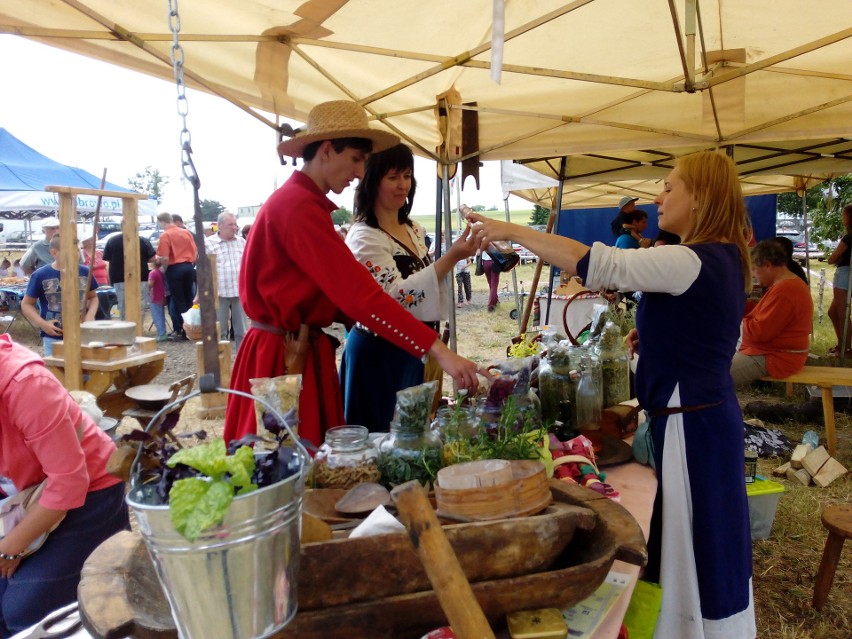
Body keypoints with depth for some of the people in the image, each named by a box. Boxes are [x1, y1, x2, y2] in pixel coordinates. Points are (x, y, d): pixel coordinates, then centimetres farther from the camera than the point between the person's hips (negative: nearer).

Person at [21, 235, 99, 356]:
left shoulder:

※ ※ ※

Word-for-word transcription: the whole listing, with images excluded.

# EXERCISE SOLUTION
Body keypoints with depth for some of the people in the image, each named by a box. Boxes are [x1, y1, x2, y2] in pixel coordinates. Points are (x, y, d): pixel coordinates, then centimetres farther from the camera than the point between the person's hips (negative: nearer).

Person at [21, 235, 99, 356]:
left shoulder:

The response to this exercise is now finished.